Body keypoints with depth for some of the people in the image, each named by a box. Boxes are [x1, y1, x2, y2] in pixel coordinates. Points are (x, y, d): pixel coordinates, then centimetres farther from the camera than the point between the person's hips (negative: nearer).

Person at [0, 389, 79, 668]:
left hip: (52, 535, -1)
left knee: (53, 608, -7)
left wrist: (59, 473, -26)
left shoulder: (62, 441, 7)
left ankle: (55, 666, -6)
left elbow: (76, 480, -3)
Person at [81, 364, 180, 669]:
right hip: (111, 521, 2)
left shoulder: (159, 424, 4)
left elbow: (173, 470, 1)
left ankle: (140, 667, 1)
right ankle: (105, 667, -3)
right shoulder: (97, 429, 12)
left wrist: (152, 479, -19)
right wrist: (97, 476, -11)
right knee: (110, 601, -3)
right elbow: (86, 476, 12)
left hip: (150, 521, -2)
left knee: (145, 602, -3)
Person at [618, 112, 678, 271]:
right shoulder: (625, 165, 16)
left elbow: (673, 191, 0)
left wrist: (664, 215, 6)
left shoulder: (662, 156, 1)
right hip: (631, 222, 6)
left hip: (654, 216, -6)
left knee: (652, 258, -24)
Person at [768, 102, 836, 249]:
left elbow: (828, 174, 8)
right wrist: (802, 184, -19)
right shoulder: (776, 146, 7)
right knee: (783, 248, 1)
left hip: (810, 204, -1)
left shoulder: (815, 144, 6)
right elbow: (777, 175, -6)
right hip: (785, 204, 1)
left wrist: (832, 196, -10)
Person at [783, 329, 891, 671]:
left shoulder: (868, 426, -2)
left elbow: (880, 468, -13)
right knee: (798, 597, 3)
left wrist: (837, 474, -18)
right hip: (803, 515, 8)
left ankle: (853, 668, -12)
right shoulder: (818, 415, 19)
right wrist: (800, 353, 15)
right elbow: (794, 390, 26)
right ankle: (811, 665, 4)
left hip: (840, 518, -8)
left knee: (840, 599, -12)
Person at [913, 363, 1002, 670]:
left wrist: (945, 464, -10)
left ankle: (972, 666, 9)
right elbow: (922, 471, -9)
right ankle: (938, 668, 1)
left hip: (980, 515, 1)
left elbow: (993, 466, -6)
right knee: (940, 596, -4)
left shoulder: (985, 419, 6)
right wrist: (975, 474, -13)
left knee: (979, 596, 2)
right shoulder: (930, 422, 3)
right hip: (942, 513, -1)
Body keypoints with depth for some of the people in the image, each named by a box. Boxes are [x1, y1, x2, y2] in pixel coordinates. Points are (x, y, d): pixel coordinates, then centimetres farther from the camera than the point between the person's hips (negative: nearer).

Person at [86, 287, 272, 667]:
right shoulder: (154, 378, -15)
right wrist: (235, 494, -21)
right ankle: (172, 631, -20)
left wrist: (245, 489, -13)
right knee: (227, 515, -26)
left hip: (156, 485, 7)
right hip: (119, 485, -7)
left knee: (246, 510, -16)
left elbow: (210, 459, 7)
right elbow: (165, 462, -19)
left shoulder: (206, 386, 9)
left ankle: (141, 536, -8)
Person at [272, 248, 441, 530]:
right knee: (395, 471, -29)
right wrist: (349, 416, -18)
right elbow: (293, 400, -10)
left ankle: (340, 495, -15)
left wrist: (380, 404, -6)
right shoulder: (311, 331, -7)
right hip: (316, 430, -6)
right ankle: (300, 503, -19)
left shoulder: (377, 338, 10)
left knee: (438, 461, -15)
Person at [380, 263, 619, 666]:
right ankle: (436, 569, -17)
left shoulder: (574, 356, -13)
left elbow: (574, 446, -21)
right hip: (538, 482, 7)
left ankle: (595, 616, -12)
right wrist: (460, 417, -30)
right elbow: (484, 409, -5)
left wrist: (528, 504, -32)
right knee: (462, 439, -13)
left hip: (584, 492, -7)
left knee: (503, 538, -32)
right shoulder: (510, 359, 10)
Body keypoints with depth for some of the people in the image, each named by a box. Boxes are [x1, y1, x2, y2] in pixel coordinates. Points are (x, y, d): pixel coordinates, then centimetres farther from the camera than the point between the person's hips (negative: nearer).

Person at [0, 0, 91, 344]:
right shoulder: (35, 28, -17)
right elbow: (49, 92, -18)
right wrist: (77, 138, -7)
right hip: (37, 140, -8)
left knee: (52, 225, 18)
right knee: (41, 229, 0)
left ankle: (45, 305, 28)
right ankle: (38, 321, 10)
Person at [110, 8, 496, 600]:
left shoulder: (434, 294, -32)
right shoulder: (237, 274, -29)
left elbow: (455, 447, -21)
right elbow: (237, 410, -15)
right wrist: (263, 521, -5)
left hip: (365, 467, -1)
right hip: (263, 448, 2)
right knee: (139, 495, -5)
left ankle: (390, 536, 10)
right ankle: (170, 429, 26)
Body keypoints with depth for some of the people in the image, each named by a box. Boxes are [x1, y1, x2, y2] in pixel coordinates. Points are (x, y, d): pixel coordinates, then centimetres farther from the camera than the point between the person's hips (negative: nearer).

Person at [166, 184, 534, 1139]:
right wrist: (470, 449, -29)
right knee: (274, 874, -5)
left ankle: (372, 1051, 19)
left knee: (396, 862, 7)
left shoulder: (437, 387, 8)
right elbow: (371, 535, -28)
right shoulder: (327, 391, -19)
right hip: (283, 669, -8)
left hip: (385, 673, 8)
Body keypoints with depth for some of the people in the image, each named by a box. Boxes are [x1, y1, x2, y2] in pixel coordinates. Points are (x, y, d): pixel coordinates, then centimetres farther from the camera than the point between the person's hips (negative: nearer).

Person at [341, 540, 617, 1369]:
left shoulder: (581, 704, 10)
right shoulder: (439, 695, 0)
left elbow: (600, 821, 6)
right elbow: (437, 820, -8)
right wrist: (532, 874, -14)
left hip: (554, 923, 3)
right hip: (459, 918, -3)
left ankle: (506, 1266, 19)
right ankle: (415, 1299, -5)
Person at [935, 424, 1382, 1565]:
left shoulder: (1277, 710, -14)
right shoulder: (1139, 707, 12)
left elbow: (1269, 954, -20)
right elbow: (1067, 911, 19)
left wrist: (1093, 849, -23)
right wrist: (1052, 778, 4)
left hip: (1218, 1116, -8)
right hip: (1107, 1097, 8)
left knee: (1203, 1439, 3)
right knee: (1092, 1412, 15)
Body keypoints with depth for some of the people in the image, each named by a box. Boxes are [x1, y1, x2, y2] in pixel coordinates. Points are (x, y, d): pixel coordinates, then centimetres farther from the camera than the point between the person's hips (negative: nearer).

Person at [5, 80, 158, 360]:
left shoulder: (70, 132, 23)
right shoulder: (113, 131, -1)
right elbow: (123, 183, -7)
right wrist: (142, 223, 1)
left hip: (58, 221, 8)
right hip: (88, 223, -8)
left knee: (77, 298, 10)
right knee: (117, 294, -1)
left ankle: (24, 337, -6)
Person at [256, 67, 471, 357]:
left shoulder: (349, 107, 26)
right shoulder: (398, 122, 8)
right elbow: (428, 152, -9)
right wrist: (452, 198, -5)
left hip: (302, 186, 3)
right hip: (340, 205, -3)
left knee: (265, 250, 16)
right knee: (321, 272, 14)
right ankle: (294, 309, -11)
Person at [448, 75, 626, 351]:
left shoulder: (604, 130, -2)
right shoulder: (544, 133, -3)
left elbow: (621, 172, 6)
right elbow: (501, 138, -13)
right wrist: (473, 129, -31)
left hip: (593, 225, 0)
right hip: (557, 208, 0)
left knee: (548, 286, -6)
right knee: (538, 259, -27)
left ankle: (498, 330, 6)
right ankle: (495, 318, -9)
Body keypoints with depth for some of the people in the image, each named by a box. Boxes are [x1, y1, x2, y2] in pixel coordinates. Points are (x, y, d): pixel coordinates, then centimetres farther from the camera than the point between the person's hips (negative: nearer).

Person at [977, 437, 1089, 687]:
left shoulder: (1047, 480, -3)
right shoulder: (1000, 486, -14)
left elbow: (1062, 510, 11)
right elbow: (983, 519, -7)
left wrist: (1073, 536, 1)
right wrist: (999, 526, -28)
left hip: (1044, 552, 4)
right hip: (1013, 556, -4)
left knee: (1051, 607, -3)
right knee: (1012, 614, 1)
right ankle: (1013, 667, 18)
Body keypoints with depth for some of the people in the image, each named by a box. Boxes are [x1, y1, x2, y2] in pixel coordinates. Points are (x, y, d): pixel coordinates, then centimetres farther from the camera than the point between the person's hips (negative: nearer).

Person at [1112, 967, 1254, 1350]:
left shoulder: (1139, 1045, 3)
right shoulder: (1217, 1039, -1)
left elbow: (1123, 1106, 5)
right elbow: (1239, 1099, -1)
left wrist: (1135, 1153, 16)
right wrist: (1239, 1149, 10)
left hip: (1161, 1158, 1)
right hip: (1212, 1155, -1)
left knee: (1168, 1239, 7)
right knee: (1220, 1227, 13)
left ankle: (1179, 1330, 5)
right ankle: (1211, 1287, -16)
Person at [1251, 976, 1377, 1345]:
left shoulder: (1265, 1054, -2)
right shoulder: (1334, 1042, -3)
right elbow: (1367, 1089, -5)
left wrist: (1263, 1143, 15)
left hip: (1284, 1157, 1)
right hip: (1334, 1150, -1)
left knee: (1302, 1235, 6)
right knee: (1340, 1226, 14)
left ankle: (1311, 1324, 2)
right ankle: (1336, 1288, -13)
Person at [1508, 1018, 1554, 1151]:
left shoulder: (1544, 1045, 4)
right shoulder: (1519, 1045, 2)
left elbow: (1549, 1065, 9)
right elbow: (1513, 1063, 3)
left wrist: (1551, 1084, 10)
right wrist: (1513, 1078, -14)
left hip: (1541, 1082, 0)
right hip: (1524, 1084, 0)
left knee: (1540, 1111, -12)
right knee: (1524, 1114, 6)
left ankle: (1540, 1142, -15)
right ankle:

::::::::

- [Your instructions]: Render the data from the line containing "left wrist: (837, 474, -18)" through the line containing "left knee: (840, 599, -12)", inclusive, as a two-column CSV headed keypoint and position, with one row per line. Place each value in a single quoted field, replacing any line breaks with spaces.

- [Answer section]:
keypoint,position
"left wrist:","(837, 474, -18)"
"right hip:","(803, 515, 8)"
"left ankle:","(853, 668, -12)"
"right shoulder:","(818, 415, 19)"
"right wrist:","(800, 353, 15)"
"right elbow:","(794, 390, 26)"
"right ankle:","(811, 665, 4)"
"left hip:","(840, 518, -8)"
"left knee:","(840, 599, -12)"